━━━ Seite ━━━

WM im Kopfrechnen Von Zahlen besessen

Von Maximillian Grosser, Leipzig
In Leipzig trafen sich die besten Kopfrechner zur Weltmeisterschaft. Sie multiplizierten achtstellige Zahlen und zogen die Wurzel aus sechsstelligen in Sekunden. Zwei Wissenschaftler untersuchten, ob die Mathe-Spezialisten nur besonders schnell sind - oder ob sich ihr Rechnen von dem anderer unterscheidet.

Der Niederländer Willem Bouman ist 68 und sein Gehirn fitter als bei vielen jüngeren Menschen. Problemlos kann er die dritte Wurzel aus einer 18-stelligen Zahl ziehen - ganz ohne Taschenrechner. Seine Faszination für Zahlen wurde schon sehr früh geweckt. Im Alter von drei Jahren konnte er die Uhr lesen, mit acht sprang ihm das Ergebnis einer Multiplikation von zweistelligen Zahlen sofort in den Kopf. "In der dritten Klasse der Primarschule kannte ich alle Multiplikationen von zweistelligen Zahlen." Seitdem hat ihn die Arithmetik nicht mehr losgelassen.

━━━ Datensätze ━━━

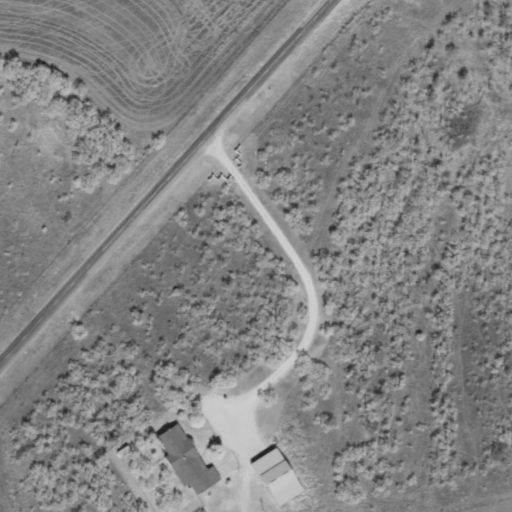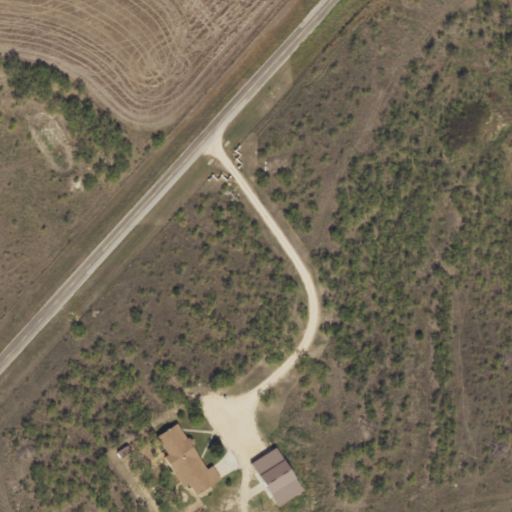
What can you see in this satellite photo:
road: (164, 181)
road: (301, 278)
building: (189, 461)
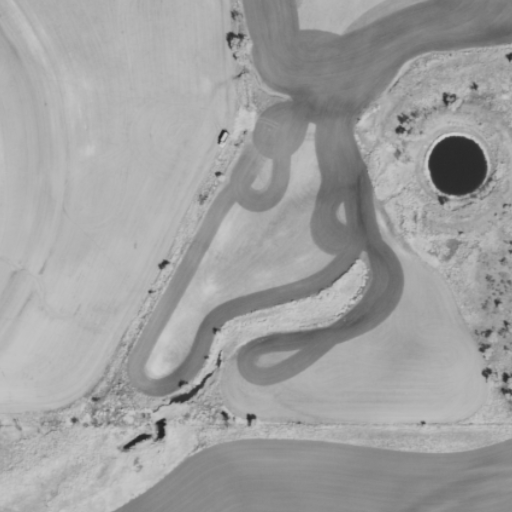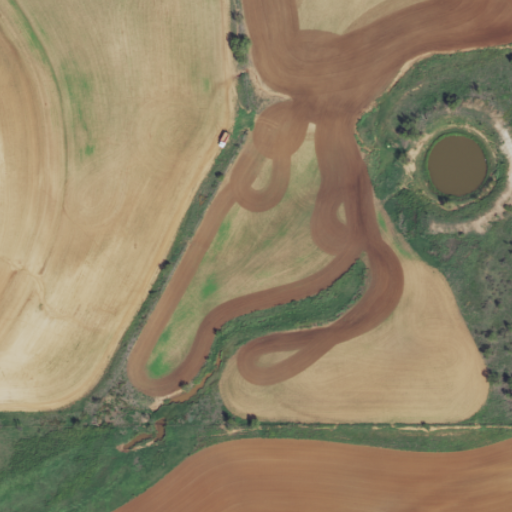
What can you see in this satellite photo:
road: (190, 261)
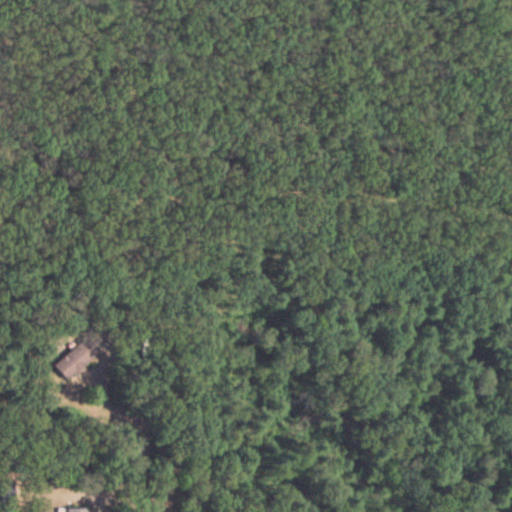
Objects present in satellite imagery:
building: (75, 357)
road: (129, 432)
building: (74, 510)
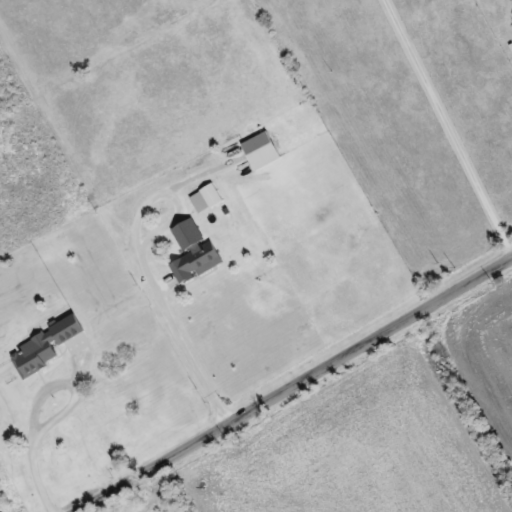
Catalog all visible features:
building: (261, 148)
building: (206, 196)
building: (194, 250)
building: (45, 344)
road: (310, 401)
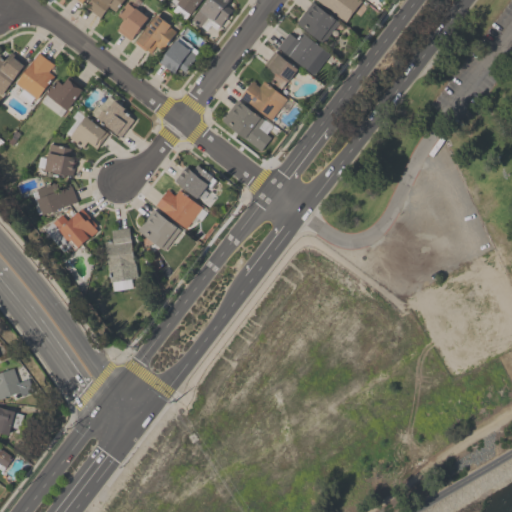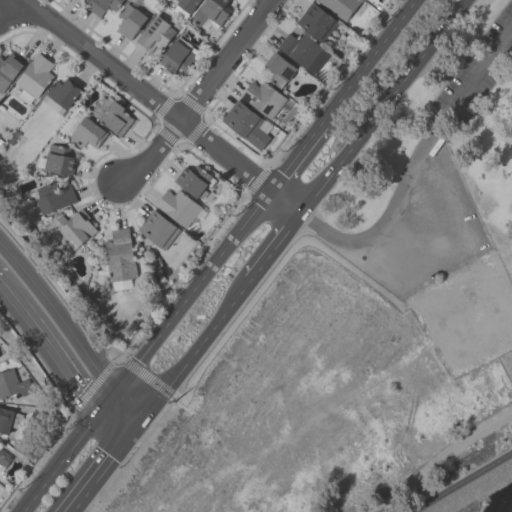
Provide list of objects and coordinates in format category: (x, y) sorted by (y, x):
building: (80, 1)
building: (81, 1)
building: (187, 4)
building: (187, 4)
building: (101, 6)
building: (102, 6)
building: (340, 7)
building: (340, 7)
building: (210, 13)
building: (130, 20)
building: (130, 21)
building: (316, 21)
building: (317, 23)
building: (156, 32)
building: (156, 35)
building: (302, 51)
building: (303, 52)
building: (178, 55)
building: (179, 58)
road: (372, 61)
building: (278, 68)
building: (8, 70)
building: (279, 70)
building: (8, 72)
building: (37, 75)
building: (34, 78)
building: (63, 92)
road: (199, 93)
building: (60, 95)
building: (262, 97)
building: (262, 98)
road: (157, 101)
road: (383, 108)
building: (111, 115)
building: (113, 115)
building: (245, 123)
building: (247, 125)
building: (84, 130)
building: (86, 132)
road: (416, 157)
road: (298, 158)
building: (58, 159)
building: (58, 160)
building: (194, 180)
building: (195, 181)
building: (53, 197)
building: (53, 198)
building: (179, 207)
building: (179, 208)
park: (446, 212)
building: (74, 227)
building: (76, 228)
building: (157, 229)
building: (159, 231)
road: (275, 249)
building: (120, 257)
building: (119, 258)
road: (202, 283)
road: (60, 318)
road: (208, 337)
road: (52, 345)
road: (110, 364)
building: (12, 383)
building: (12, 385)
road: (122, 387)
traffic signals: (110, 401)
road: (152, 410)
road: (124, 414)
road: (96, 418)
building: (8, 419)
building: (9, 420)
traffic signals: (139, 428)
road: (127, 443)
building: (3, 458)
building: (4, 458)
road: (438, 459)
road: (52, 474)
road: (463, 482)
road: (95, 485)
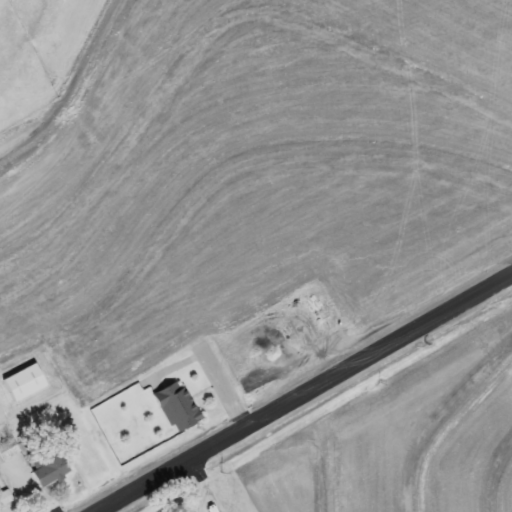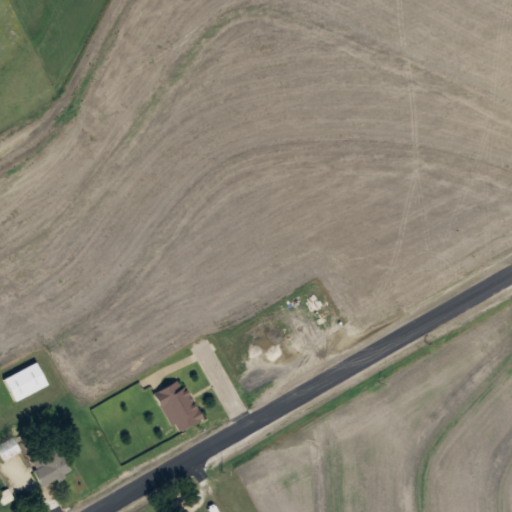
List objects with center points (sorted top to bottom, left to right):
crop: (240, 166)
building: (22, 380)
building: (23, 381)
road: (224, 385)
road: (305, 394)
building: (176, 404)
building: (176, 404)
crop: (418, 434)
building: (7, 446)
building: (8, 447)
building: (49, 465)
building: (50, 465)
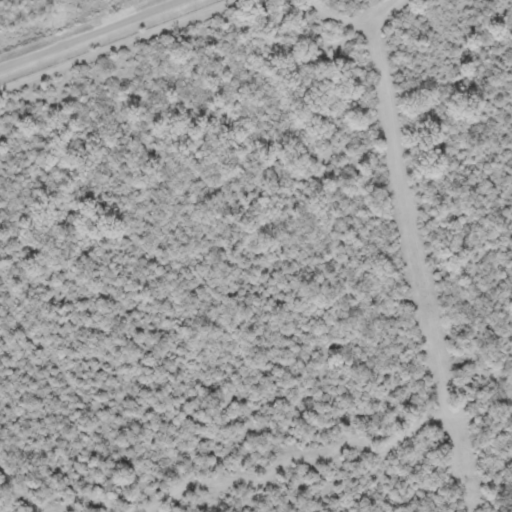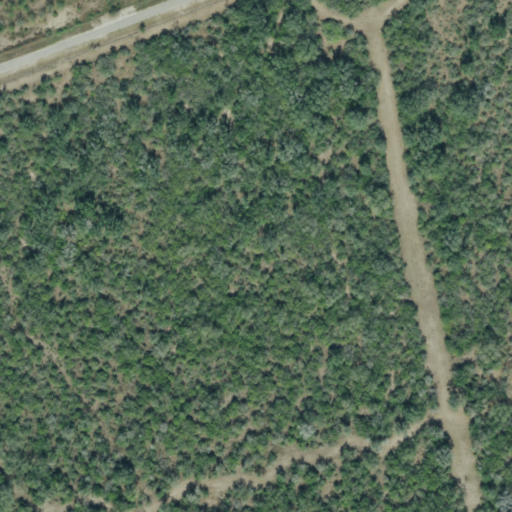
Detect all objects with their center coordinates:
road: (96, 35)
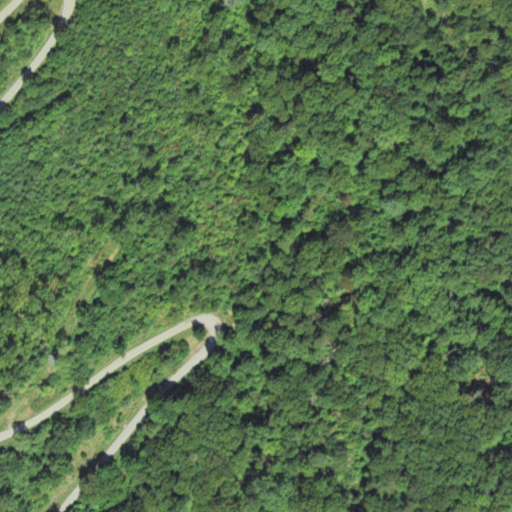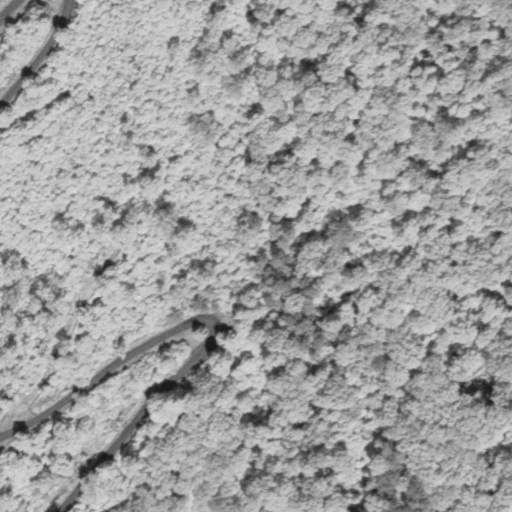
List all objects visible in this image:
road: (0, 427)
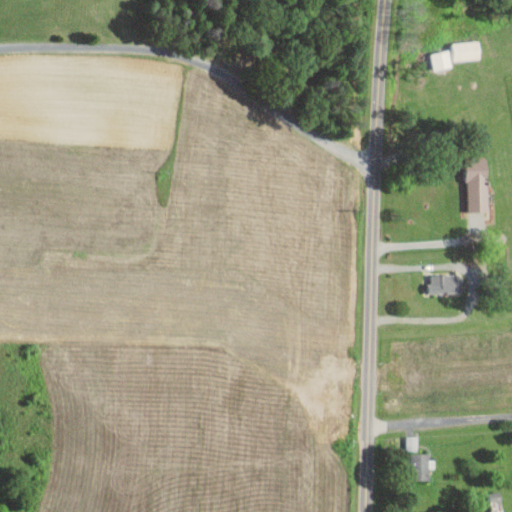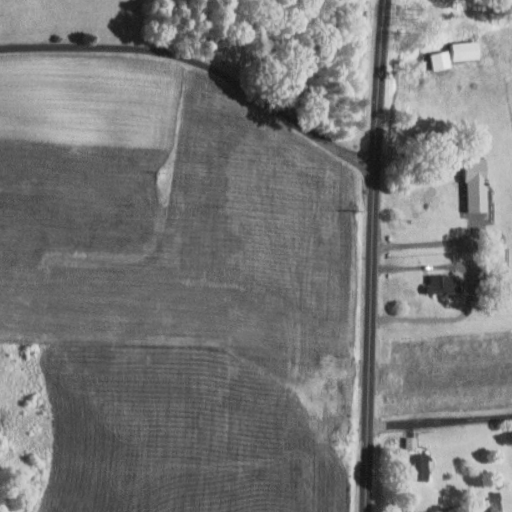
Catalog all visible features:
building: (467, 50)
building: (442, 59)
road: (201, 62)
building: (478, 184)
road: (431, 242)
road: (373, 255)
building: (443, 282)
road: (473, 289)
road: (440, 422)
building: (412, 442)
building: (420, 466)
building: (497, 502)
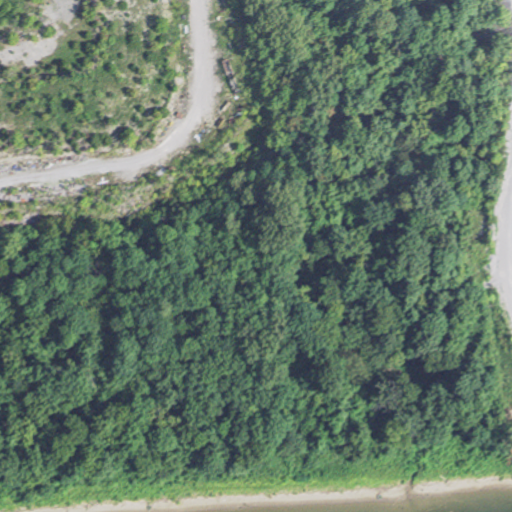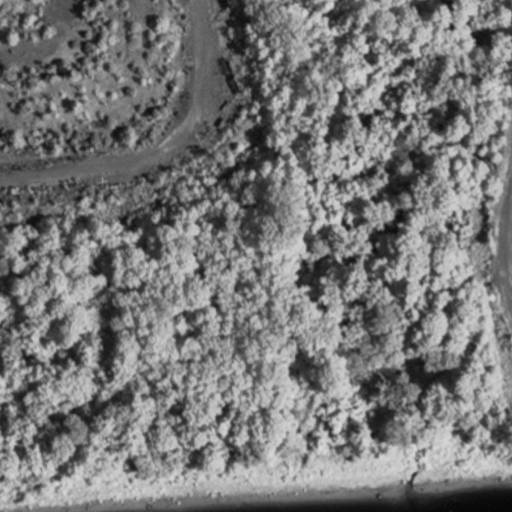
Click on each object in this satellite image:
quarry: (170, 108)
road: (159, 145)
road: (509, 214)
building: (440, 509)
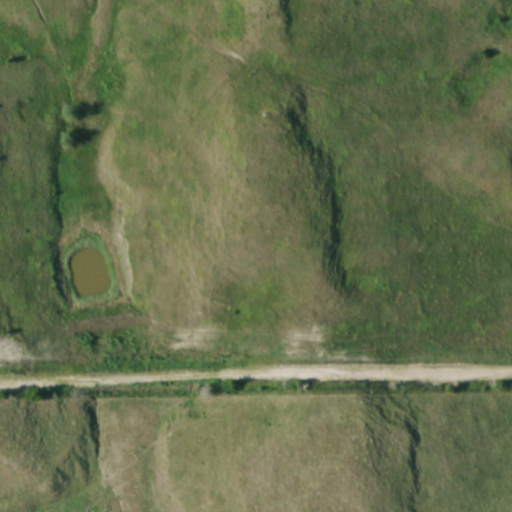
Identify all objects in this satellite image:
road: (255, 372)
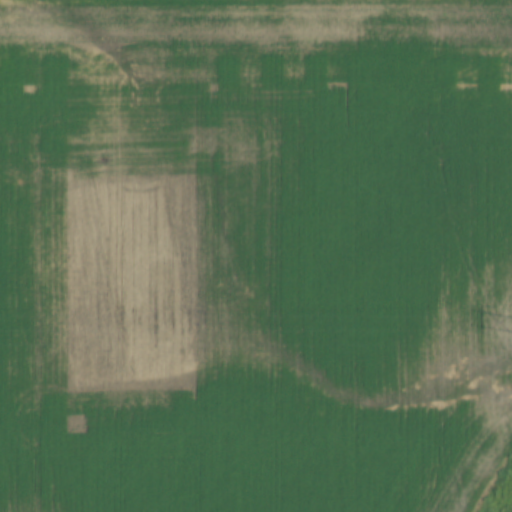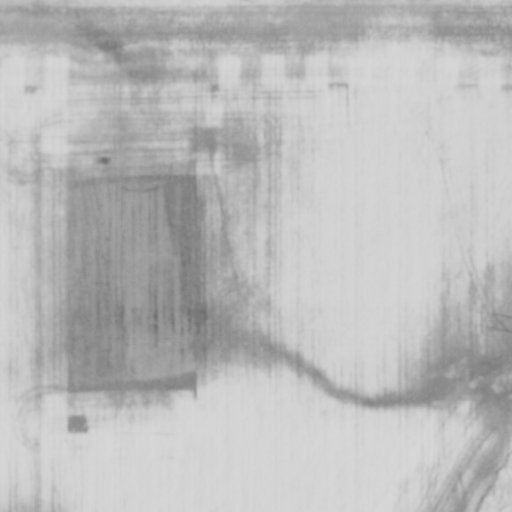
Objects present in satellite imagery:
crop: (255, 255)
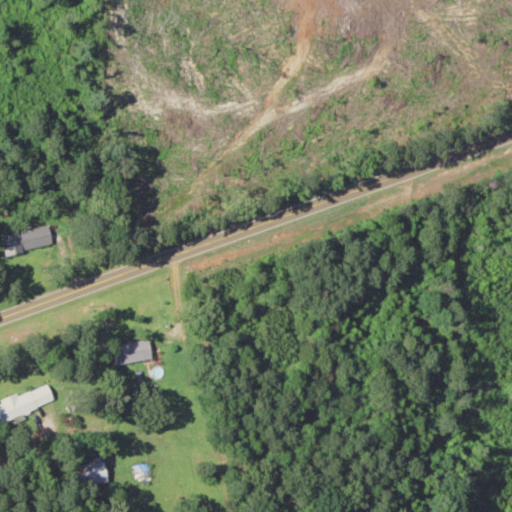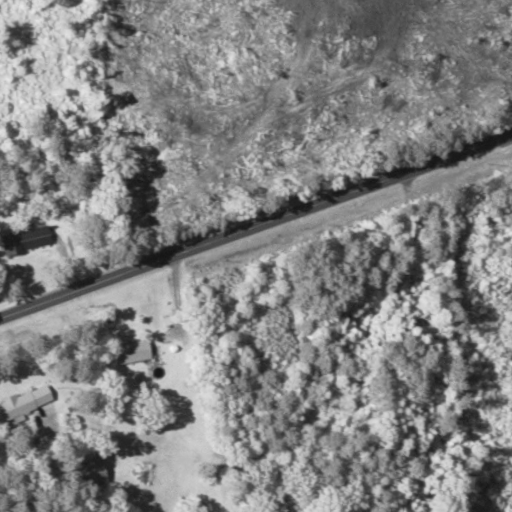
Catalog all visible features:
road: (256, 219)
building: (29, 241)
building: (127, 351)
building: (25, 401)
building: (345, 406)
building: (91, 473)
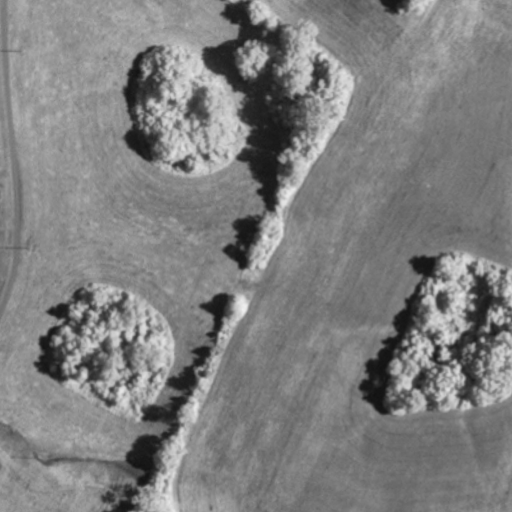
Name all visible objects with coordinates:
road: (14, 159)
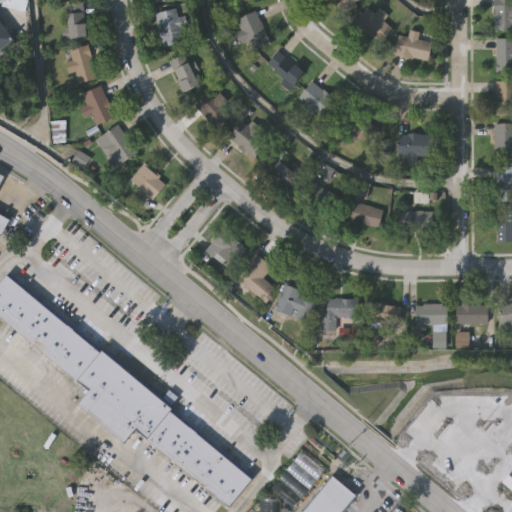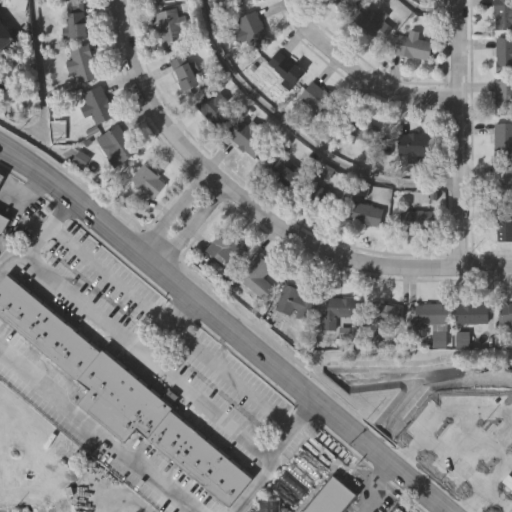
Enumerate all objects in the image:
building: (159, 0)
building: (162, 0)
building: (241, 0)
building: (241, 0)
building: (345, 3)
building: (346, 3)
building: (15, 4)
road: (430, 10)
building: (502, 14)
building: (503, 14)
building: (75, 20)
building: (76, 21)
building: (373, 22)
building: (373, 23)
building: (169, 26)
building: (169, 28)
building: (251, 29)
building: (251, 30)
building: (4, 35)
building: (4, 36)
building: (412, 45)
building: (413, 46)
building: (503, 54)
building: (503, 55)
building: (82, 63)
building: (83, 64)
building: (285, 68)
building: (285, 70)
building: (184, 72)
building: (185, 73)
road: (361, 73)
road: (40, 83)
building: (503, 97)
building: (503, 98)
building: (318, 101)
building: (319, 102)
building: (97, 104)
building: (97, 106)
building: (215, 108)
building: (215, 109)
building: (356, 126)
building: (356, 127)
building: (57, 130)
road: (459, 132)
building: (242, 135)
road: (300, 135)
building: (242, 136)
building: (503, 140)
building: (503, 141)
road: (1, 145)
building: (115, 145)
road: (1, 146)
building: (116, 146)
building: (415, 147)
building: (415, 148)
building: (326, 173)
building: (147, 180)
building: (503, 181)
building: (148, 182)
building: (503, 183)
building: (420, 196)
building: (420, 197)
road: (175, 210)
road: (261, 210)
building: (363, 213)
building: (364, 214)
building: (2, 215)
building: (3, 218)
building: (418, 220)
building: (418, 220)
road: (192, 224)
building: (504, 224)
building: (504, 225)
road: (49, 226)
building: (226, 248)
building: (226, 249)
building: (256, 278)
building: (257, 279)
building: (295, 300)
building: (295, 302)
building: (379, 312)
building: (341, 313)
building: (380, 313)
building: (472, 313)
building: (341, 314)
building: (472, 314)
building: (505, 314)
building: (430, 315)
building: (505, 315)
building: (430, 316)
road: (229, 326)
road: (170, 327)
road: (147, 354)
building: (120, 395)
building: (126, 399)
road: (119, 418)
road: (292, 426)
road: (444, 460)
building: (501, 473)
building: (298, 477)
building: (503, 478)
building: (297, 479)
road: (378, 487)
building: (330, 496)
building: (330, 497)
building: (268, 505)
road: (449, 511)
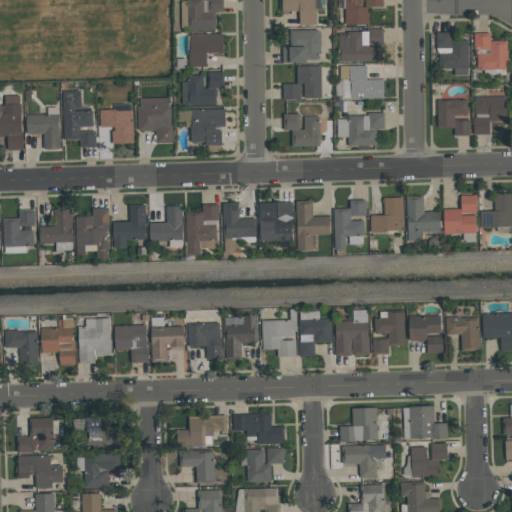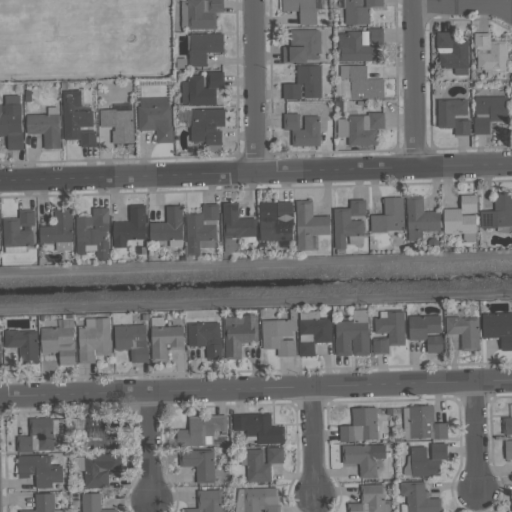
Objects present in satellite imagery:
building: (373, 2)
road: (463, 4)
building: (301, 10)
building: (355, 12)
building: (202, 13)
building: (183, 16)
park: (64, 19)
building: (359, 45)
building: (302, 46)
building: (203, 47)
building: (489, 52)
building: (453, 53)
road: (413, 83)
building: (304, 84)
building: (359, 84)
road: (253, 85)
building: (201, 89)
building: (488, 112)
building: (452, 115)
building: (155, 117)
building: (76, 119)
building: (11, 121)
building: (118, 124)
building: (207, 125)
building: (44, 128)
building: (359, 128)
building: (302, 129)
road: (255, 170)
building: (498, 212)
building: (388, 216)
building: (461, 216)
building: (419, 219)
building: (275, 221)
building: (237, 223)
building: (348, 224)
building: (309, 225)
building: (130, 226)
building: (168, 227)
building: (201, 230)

━━━

**Kurze Übung 1**
Nenne alle Altersangaben, die der Artikel über die WM im Kopfrechnen zu Willem Bouman macht.
**Kurze Übung 2**
Aus welchem Land stammt Willem Bouman laut dem Artikel über die WM im Kopfrechnen?
**Kurze Übung 3**
Schreib bitte aus dem Artikel über die WM im Kopfrechnen den Abschnitt ab, der mit „Von Maximillian Grosser, Leipzig“ beginnt und bis einschließlich „dem anderer unterscheidet.“ reicht.
Die Einträge sind eigenständiges Material und gehören nicht zum Artikel.

**Lösung 1**
68 Jahre, drei Jahre, acht Jahre

**Lösung 2**
Aus den Niederlanden.

**Lösung 3**
Von Maximillian Grosser, Leipzig
In Leipzig trafen sich die besten Kopfrechner zur Weltmeisterschaft. Sie multiplizierten achtstellige Zahlen und zogen die Wurzel aus sechsstelligen in Sekunden. Zwei Wissenschaftler untersuchten, ob die Mathe-Spezialisten nur besonders schnell sind - oder ob sich ihr Rechnen von dem anderer unterscheidet.